Unerwünschte Nebenwirkungen

Tote BieneLeider wirken Pestizide meist nicht nur auf die Zielorganismen, gegen die sie eingesetzt werden, sondern haben oft unerwünschte Nebenwirkungen: Zum Beispiel machen Insektengifte, die gegen Schädlinge wie Blattläuse eingesetzt werden, auch vor “Nützlingen”wie Marienkäfern, welche ihrerseits die Blattläuse dezimieren, nicht halt. Auch Bienen, Hummeln und Schmetterlinge, die für die Bestäubung der Pflanzen so wichtig sind, zählen zu ihren Opfern.

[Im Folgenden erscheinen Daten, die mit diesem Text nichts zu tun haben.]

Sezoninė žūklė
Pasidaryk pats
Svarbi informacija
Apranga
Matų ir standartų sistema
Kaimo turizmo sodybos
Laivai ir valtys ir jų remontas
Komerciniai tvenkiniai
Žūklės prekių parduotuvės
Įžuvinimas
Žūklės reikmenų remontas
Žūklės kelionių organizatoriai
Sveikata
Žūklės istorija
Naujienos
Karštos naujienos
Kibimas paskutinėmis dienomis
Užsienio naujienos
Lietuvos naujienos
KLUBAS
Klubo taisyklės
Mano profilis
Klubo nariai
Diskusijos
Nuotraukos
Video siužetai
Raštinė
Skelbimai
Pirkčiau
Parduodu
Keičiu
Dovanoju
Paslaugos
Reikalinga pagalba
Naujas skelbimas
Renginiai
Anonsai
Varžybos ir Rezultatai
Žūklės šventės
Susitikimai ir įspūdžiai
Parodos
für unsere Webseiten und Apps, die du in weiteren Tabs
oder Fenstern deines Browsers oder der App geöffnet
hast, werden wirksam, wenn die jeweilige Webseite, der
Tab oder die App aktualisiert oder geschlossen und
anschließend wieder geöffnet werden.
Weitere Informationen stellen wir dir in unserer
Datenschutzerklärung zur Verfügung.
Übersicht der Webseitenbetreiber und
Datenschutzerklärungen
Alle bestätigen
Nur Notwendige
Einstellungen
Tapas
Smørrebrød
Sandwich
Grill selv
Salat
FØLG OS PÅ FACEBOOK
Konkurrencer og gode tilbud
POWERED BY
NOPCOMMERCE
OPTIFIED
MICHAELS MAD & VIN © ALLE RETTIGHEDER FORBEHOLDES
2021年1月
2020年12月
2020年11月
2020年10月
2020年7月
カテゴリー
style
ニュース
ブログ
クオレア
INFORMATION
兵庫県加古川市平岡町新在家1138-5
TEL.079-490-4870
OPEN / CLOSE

Insektizide aus der Gruppe der Neonicotinoide wie beispielsweise Imidacloprid, Thiamethoxam und Clothianidin stehen schon seit vielen Jahren im Verdacht, wesentlichen Anteil am Bienensterben zu haben. Sie sind 7.000 Mal giftiger für Bienen als DDT. Schon die Winzigkeit von 4 Nanogramm ist für Bienen sofort tödlich, und noch viel kleiner Mengen führen zu einer schleichenden Vergiftung der Nützlinge. Sie sind chemisch recht beständig und reichern sich in den Böden an, verschmutzen das Wasser, von dem (auch) die Bienen trinken, und sie wirken systemisch, d.h. dass die ganze Pflanze von der Wurzel bis zu Blattspitze (incklusive Pollen und Nektar) für Insekten giftig wird.

Gesetzliche Regelungen

Um die Risiken und Gefahren von Pestiziden für die menschliche Gesundheit, aber auch für Bienen und andere Nützlinge sowie für Flüsse, Seen und Grundwasser einzudämmen, hat der Gesetzgeber für jedes Pestizid detaillierte Auflagen für die Anwendung festgesetzt, egal ob diese Pestizide für die Anwendung in der Landwirtschaft zugelassen sind und/oder für Haus und Garten bestimmt sind. In vielen Fällen sind die Produkte sogar ident bzw. unterscheiden sich nur in der Verpackungsgröße. Diese Anwendungsbestimmungen regeln, wann, wie oft, in welchen Mengen, auf welchen Pflanzen und gegen welche Schädlinge ein bestimmtes Pestizid eingesetzt werden darf. Dadurch sollen negative Auswirkungen auf Tiere - sogenannte “ Nichtzielorganismen ” -, auf Grund- und Oberflächengewässer sowie auf die menschliche Gesundheit eingegrenzt werden. So dürfen beispielsweise bienengiftige Insektizide nicht im Freien auf blühende Pflanzen gespritzt, Unkrautvernichtungsmittel zum Schutz des Grundwassers nicht auf versiegelte Flächen (z.B Garageneinfahrten) ausgebracht und gespritzte Lebensmittel erst nach Ablauf einer gesetzlichen Wartefrist geerntet bzw. konsumiert werden, da sonst Überschreitungen der Pestizidgrenzwerte drohen.

Spät aber doch beschloss die EU-Kommission im Mai 2013 ein Gesetz, das in allen Mitgliedstaaten die Verwendung von bestimmten Neonicotinoiden in der Landwirtschaft stark einschränkt und im Hausgarten-Bereich komplett verbietet.